Every investor is watching the capital and stock markets carefully ever since the 17th Lok Sabha elections were announced. How the markets will react to the election announcements and what will be the fallouts of the declaration are the top questions on all financial analysts minds.
The stock markets are very sensitive and fluctuate with changes in policy, governmental investments, and general economic stability indices. Elections would mean there would be a policy change that could be or may not be friendly for investors, may cause temporary economic instabilities, and are generally indicators of economic stability.
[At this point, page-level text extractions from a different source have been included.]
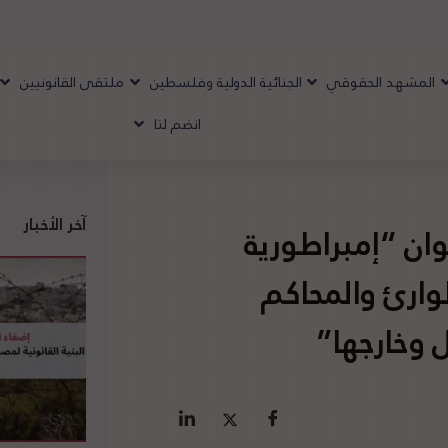
المشهد الحقوقي
الجنائية الدولية وفلسطين
ملتقى القانونيين
انضم لنا
آخر الأخبار
ً بعنوان “إمبراطورية
وارئ والمحاكم
وخارجها”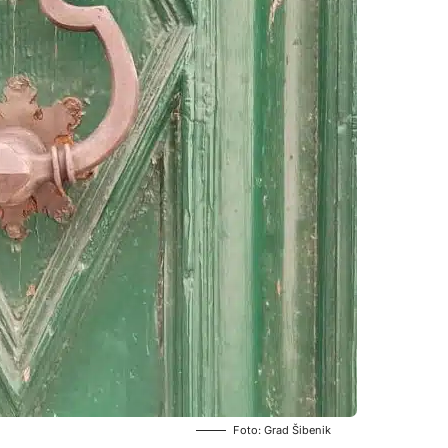
Foto: Grad Šibenik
The people’s verdict and the new government will thus definitely influence the stock markets pan India and globally too and depends heavily on the policies, reforms introduced by it and the stability of the government at the helm for the next 5-year plan.
Let us have a quick look at the factors and effects in the two stages of the election announcement.
The pre-election phase:
This phase is purely speculative and perceptive. The outgoing BJP government did bring in investor and consumer-friendly reforms like digitization of payments, GST and black-money removal among others. The demonetization and GST reforms did run into snags and hurdles. But the overall perception of the governmental policy was that it was investor and reforms friendly. Hence markets responded positively. In the run-up phase to elections, it appears the stock markets respond positively to news that the BJP will score another term.
Foreign-investor sentiments also play a big role in economic development and stock market fluctuations. The press-sentiment reflected globally influences investor sentiment. A stable and long-lasting government sans fractured mandates is always good for institutional foreign investors and investments from them. Stocks tend to decline when foreign investors perceive a threat to their investments and withdraw their investments. Fluctuations occur due to change in perceptions and speculations that run rife in the pre-election stage.
During the last election, the stock markets reacted violently plunging downwards when the favored BJP lost the key bastions of Madhya Pradesh, Chhattisgarh, and Rajasthan. Thankfully the effects were short-lived and the stock markets recovered when news emerged of defeat margins being low and the mandate clear.
The recent India Pakistan tensions and skirmishes also affected the stock markets when the NSE and Sensex nose-dived after the Pulwama attacks. The markets rallied when a BJP-win was predicted after its counterinsurgency strikes which boosted positively the public sentiments and perceptions of the BJP government.
Thus fluctuations should be considered the rule and not the exception in the pre-election phase.
Post-election results stage:
A clear mandate from the people always augurs well for the stock market prices to rise and stabilize. The results will decide if BJP will win the confidence of the voters and allow their implemented measures for economic reforms to yield fruit. It is predicted that the stock markets, foreign investments, Sensex and Nifty will surge upwards if BJP does win the elections with an unambiguous mandate for a second term as they did in 2014.
If the mandate is a wee bit short of a clear majority and the BJP does manage to form a stable government at the center, one can expect volatility in stock markets till stability is established with the new coalition government formation.
When the people’s mandate is ambiguous and fractured the stock markets will continue a fluctuation filled run up and until people see a stable government formed at the center. Then recovery will be slow and cautious and investors will follow the wait and watch policy. Especially the foreign investments pattern will take a hit.
In parting, it is a fact that stock markets fluctuate and rely on perceptions of a stable government at the center. How the results will pan out is mere guesswork. However, analysis and trends do predict a second consecutive win for the BJP and this is good for the stock market prices.